8. The image capture device of claim 6, wherein the processor displays one of the multiple different kinds of user interfaces that has been chosen by the user.

9. The image capture device of claim 7, wherein the first user interface includes a slider bar that allows the user to select an arbitrary focal length, and

wherein the second user interface includes a button that allows the user to change the focal length at a constant rate while being pressed down.

10. The image capture device of claim 1, wherein the piece of equipment is a flash unit, and

wherein the communications section gets the property information from the flash unit, and

wherein the display section displays a user interface to control the flash unit's firing.

11. The image capture device of claim 1, wherein the piece of equipment is a microphone, and

wherein the communications section gets the property information from the microphone, and

wherein the display section displays a user interface to control at least one of the sensitivity and the directivity of the microphone.

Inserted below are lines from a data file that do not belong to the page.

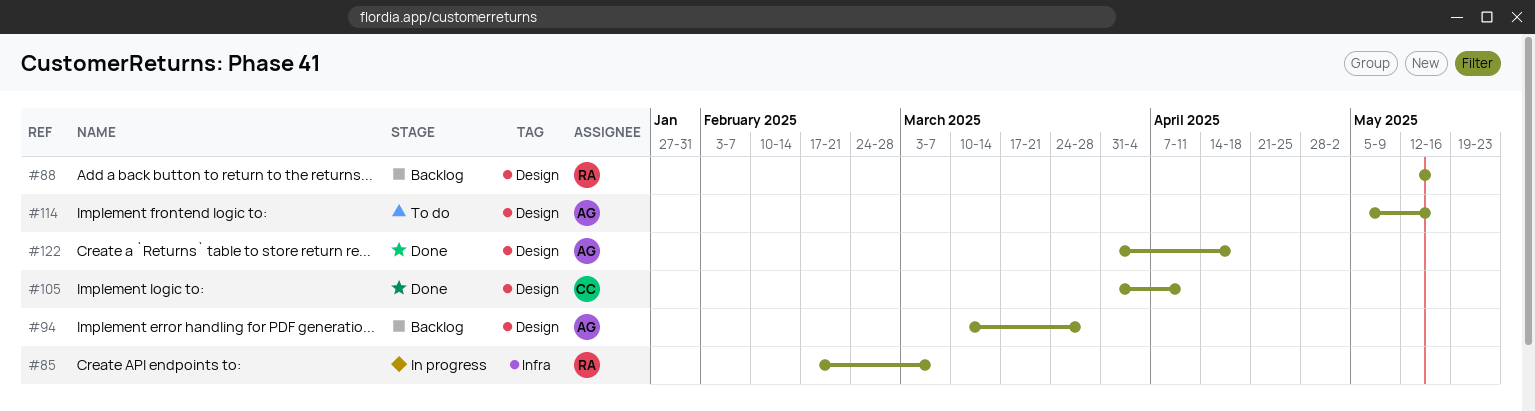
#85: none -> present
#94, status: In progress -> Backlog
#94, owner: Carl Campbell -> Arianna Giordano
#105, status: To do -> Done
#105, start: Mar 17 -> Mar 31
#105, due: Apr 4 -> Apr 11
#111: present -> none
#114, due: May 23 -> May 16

12. The image capture device of claim 1, wherein the piece of equipment is a 3D conversion lens, and

wherein the communications section gets the property information from the 3D conversion lens, and

wherein the display section displays a user interface to control at least one of the two optical axes of the 3D conversion lens that are associated with a right-eye image and a left-eye image, respectively.

13. The image capture device of claim 1, wherein the processor retains a standard that designates pieces of equipment, of which the operation is controllable for the processor, and

wherein by comparing the property information to the standard, the processor determines whether or not the processor is able to control the operation of the piece of equipment attached.

14. The image capture device of claim 13, wherein the processor retains, as the standard, a list of pieces of equipment, of which the operation is controllable for the processor.

15. The image capture device of claim 13, wherein the processor retains standard information as the standard, and

wherein if the property information gotten agrees with the standard information, the processor finds the operation of the piece of equipment attached controllable.